Go through the entries and copy every line that has the string "Right" in it.

__________________________________________________

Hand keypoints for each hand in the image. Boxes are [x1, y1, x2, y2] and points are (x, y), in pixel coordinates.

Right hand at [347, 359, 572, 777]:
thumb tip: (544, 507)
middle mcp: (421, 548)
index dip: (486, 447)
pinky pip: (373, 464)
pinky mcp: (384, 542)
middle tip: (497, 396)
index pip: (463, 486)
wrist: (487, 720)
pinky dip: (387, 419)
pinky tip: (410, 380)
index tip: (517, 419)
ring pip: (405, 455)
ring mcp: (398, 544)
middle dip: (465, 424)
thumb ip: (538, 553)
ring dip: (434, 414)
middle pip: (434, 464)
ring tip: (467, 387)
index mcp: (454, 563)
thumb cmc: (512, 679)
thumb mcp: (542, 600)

__________________________________________________

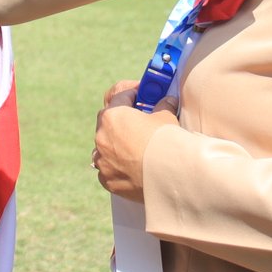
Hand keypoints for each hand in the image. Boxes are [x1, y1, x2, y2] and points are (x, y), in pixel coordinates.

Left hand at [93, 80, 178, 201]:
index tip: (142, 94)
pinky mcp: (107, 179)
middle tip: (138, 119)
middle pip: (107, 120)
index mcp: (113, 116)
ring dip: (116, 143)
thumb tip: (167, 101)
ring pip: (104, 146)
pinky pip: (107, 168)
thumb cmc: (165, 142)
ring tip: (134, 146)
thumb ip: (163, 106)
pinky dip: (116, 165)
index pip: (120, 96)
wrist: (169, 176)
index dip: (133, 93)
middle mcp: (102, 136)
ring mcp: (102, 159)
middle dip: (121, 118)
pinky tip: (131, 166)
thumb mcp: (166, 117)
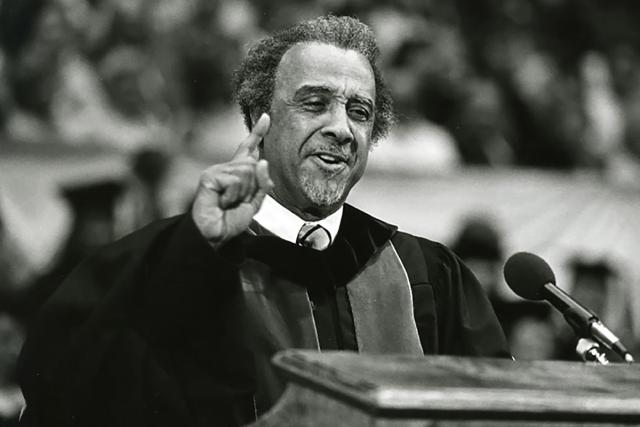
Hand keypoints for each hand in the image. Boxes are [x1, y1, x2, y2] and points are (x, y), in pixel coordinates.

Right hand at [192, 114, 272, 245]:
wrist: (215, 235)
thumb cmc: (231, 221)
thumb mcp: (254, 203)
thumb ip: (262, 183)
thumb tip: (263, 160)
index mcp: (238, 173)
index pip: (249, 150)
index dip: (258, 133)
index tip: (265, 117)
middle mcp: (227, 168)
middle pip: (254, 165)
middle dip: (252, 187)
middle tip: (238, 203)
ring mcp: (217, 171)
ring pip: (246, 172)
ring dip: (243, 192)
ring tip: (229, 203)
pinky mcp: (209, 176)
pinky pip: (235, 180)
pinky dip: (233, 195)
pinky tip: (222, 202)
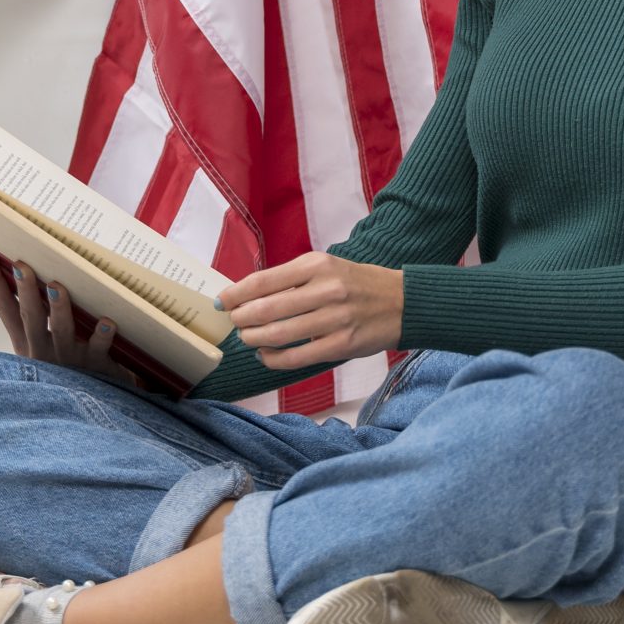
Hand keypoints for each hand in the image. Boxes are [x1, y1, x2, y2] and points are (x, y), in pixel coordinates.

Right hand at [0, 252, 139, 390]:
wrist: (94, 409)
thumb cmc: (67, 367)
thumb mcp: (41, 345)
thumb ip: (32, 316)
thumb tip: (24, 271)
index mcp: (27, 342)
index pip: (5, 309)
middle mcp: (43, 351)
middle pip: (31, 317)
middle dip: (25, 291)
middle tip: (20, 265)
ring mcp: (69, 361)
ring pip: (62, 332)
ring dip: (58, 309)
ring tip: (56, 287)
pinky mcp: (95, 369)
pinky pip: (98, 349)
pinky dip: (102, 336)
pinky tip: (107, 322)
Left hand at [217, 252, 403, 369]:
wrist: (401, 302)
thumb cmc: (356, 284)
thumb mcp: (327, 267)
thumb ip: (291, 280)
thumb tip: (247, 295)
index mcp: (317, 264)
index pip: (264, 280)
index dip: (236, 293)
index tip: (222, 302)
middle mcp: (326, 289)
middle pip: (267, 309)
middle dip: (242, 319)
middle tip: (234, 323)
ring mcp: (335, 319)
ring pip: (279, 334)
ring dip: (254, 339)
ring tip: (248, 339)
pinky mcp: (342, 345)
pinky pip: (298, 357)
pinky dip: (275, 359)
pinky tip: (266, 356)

__________________________________________________

Expected answer:
Right hand at [347, 359, 572, 777]:
Right hand at [192, 114, 272, 245]:
Right hand at [0, 252, 139, 390]:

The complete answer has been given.